I'd be lying if I said I could relate directly, Alacrity. My anxiety has to do with low self esteem and a fear of people. I was a victim of child abuse and even though people tell me I'm smart, good looking, and have great potential, I don't know that I'll ever see myself that way. Getting out of the house has always been my escape. Sometimes I'll drive 100 miles around the area for no reason other than the feeling of freedom it gives me. I guess it's good I have a high MPG car to do that in. lol
What can I tell you? You've no doubt heard plenty of inspirational aphorisms. Reading your story, I can relate only in this way: Criticism weighs heavily on me because I was criticized so much as a child. I'm afraid worRAB will turn to blows and I'll get physically hurt like I've been so many times. Role Playing Games have brought me a modicum of peace because they empower me. When I have to do something that brings heavy anxiety, like speak in front of a lot of people, I remeraber the songs from those games (e.g., Lunar: The Silver Star Story, the final battle against Ghaleon - "Go, Go, Go!") , and I pretend I'm there to save the world, and that no one else can do it. Perhaps a little childish, but is it any less puerile to imagine people in their underwear? :jester:
We're no doubt different, but I've always been a big picture thinker. I believe your worRAB and the strife you'll endure going to that evaluation. I try to put myself in your shoes, and as I said, I can only imagine.

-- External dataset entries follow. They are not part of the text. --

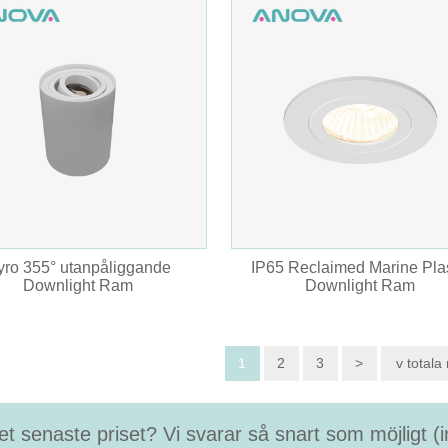
yro 355° utanpåliggande
IP65 Reclaimed Marine Plas
Downlight Ram
Downlight Ram
1
2
3
>
v totala 
et senaste priset? Vi svarar så snart som möjligt 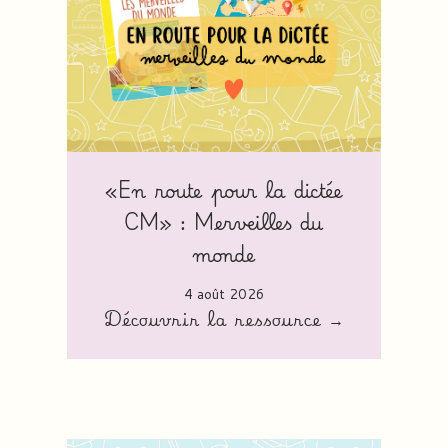
«En route pour la dictée
CM» : Merveilles du
monde
4 août 2026
Découvrir la ressource →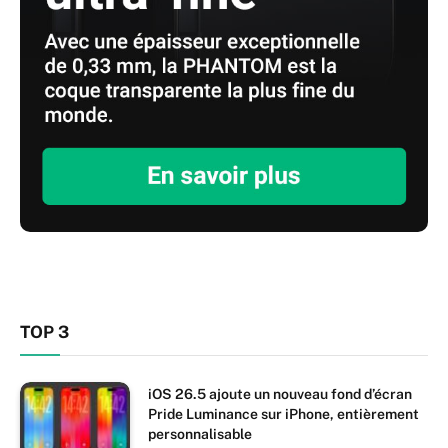
TOP 3
iOS 26.5 ajoute un nouveau fond d’écran
Pride Luminance sur iPhone, entièrement
personnalisable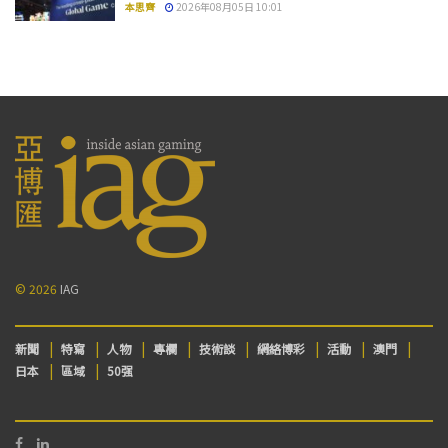
本思齊
2026年08月05日 10:01
© 2026
IAG
新聞
特寫
人物
專欄
技術談
網絡博彩
活動
澳門
日本
區域
50强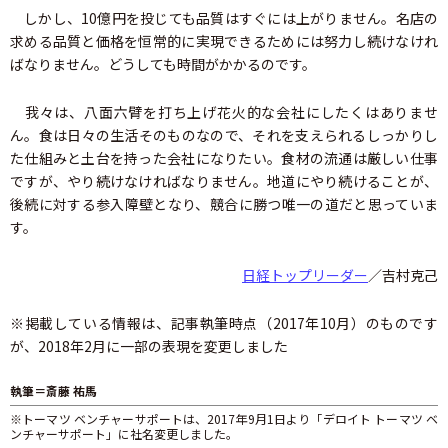
しかし、10億円を投じても品質はすぐには上がりません。名店の
求める品質と価格を恒常的に実現できるためには努力し続けなけれ
ばなりません。どうしても時間がかかるのです。
我々は、八面六臂を打ち上げ花火的な会社にしたくはありませ
ん。食は日々の生活そのものなので、それを支えられるしっかりし
た仕組みと土台を持った会社になりたい。食材の流通は厳しい仕事
ですが、やり続けなければなりません。地道にやり続けることが、
後続に対する参入障壁となり、競合に勝つ唯一の道だと思っていま
す。
日経トップリーダー
／吉村克己
※掲載している情報は、記事執筆時点（2017年10月）のものです
が、2018年2月に一部の表現を変更しました
執筆＝斎藤 祐馬
※トーマツ ベンチャーサポートは、2017年9月1日より「デロイト トーマツ ベ
ンチャーサポート」に社名変更しました。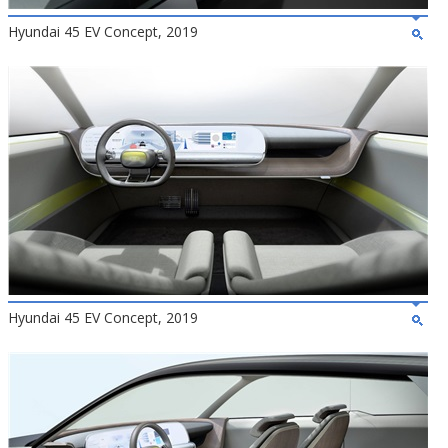
Hyundai 45 EV Concept, 2019
Hyundai 45 EV Concept, 2019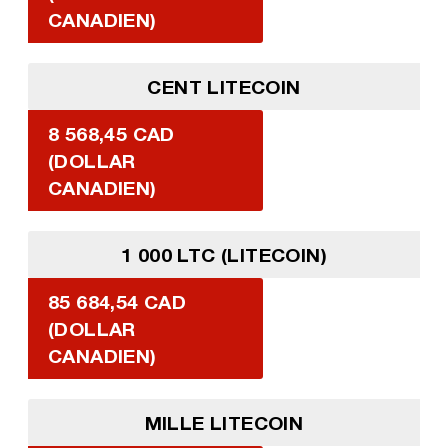
CANADIEN)
CENT LITECOIN
8 568,45 CAD
(DOLLAR
CANADIEN)
1 000 LTC (LITECOIN)
85 684,54 CAD
(DOLLAR
CANADIEN)
MILLE LITECOIN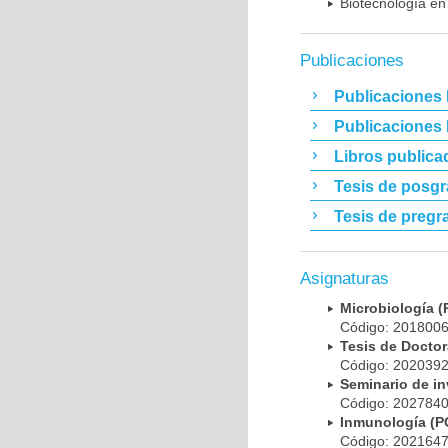
Biotecnología en
Publicaciones
Publicaciones 
Publicaciones
Libros publica
Tesis de posg
Tesis de pregr
Asignaturas
Microbiología
Código: 20180
Tesis de Doct
Código: 20203
Seminario de i
Código: 20278
Inmunología (
Código: 20216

Think about it in this way: Only you can do this. Don't be afraid to demonize the anxiety and the panic; it's your enemy, after all. It's the villain ensnaring the prosperity of success. It's the foe of peace in your life. Serenity is something we all strive for: In ourselves, in our communities and nations, and in the world. And it doesn't happen without people with the courage to stare down the uncertainty of doubt; the brazenness to spit in the face of scoundrels; to keep a cool spirit and a level head when there's a blaze all around, hungry and dribbling black smoke, kindled by a crave to consume the constructs of progress.
You can extinguish it, if only for a time until the next threat burns. You've got to do this, not only for yourself, but for the people who love you and will be loved by you. The people who need a sign that they too can move on. You're their inspiration, Alacrity. Show the enemy what you've got.